Promoting observed to truth

Promotion from observed to truth is a manual process:

  1. Review the generated contract — check that invariants match your intent
  2. Remove status: observed from the YAML (or change to status: truth)
  3. Remove provider_modes: ["recorded"] from golden cases if you want live enforcement
  4. Add negative test cases — observed contracts only have success cases
  5. Move the contract to your truth pack directory (e.g. packs/openai-v0.1/contracts/)
  6. Update pack.yaml in the truth pack to include the new contract
  7. Run the full pack against a live provider to verify

The key principle: no silent relaxations. If a generated invariant is looser than what you want, tighten it. If it's too strict, document why you relaxed it.


Multiple observations

Place multiple spec files in the input directory. Each .json file becomes one observation:

observe/
get_weather.json
deploy_service.json
search_docs.json
npx replayci observe --provider openai --model gpt-4o-mini

This produces contracts, fixtures, and recordings for all three observations in a single pack.

If two specs produce calls to the same tool name, the generator handles collisions automatically (e.g. get_weather.yaml, get_weather_02.yaml).


Config file support

You can set observe defaults in .replayci.yml:

observe_input: "./observe"
observe_output: "./packs/observed"

CLI flags override config values.
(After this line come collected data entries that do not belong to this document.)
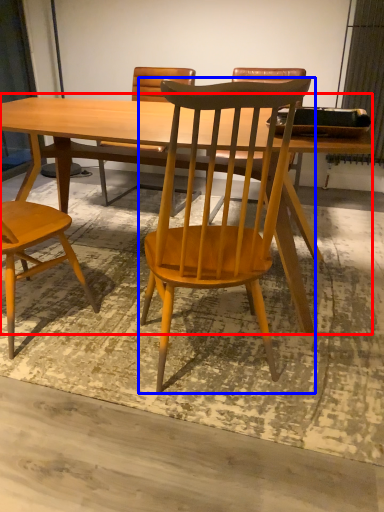
Question: Among these objects, which one is farthest to the camera, table (highlighted by a red box) or chair (highlighted by a blue box)?

Choices:
 (A) table
 (B) chair

Answer: (A)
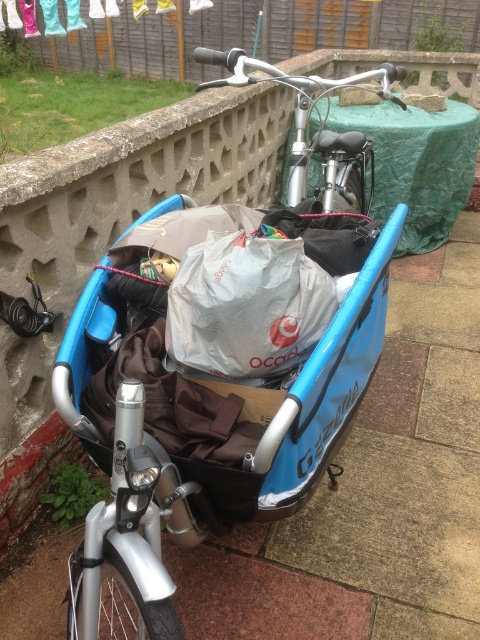
Is blue matte cargo bike at center thinner than silver metallic bicycle at upper center?

No.

Between blue matte cargo bike at center and silver metallic bicycle at upper center, which one has less height?

With less height is silver metallic bicycle at upper center.

Does point (347, 252) come behind point (348, 195)?

No, (347, 252) is in front of (348, 195).

Locate an element on the screen. blue matte cargo bike at center is located at coordinates (219, 365).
See CLI Reference for all options.


What's Next: Test Against Another Model

Now that you have an observed contract, test it against a different model to see how it compares.

Quick test with --draft

Use --draft to run observed contracts against a live provider without promoting first:

npx replayci --pack packs/observed --provider openai --model gpt-4o-mini --draft

This bypasses the provider_modes: ["recorded"] restriction, so you can immediately see how a model performs against the observed contract. Useful for exploratory testing before committing to a truth contract.

Promote for enforcement

When you're ready to enforce the contract in CI, promote it to a truth contract:

npx replayci promote --from packs/observed --to packs/my-truth

This copies the pack and applies promotion transforms (removes status: observed, expands provider_modes). Then review the contracts and tighten the invariants to match your requirements.
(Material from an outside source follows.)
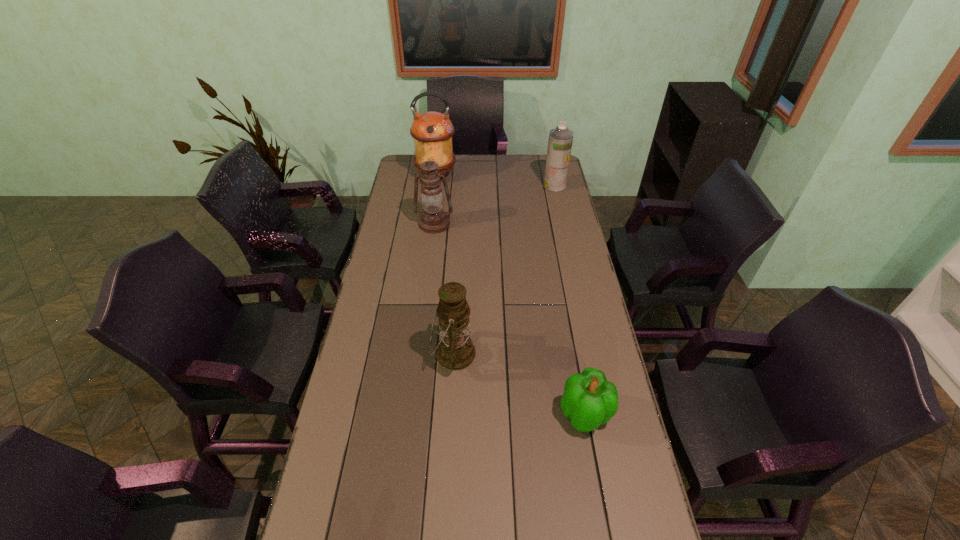
Where is `vacant space that satisfies the following two spatial constraints: 1. on the front side of the bell pepper; 2. on the right side of the second farthest oil lamp`? The height and width of the screenshot is (540, 960). vacant space that satisfies the following two spatial constraints: 1. on the front side of the bell pepper; 2. on the right side of the second farthest oil lamp is located at coordinates (411, 414).

What are the coordinates of `vacant space that satisfies the following two spatial constraints: 1. on the front side of the nearest oil lamp; 2. on the right side of the nearest object` in the screenshot? It's located at (450, 414).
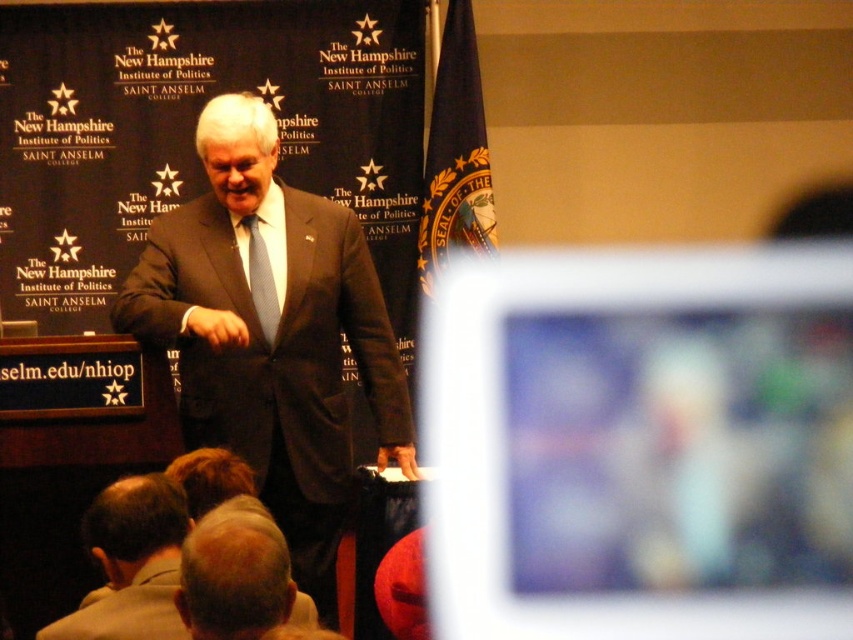
Question: Which object appears farthest from the camera in this image?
See Promoting Contracts for the full workflow — from review through enforcement.


Alternative: SDK observe

Instead of CLI-based observation, you can capture tool calls passively from your application code using the SDK:

import OpenAI from "openai";
import { observe } from "@replayci/replay";

const openai = new OpenAI();
const handle = observe(openai, {
apiKey: process.env.REPLAYCI_API_KEY,
agent: "my-agent",
});

// Use your client normally — all tool calls are captured automatically
const response = await openai.chat.completions.create({ ... });

handle.restore(); // stop observing

The server auto-generates contracts from SDK captures the same way it does from CLI observations. Both approaches feed into the same Contracts page in the dashboard.

When to use which:

ApproachBest for
CLI observeExploring a new tool setup, generating initial contracts from scratch
SDK observeContinuous capture from production or staging, building confidence over time

See SDK Integration for the full SDK guide.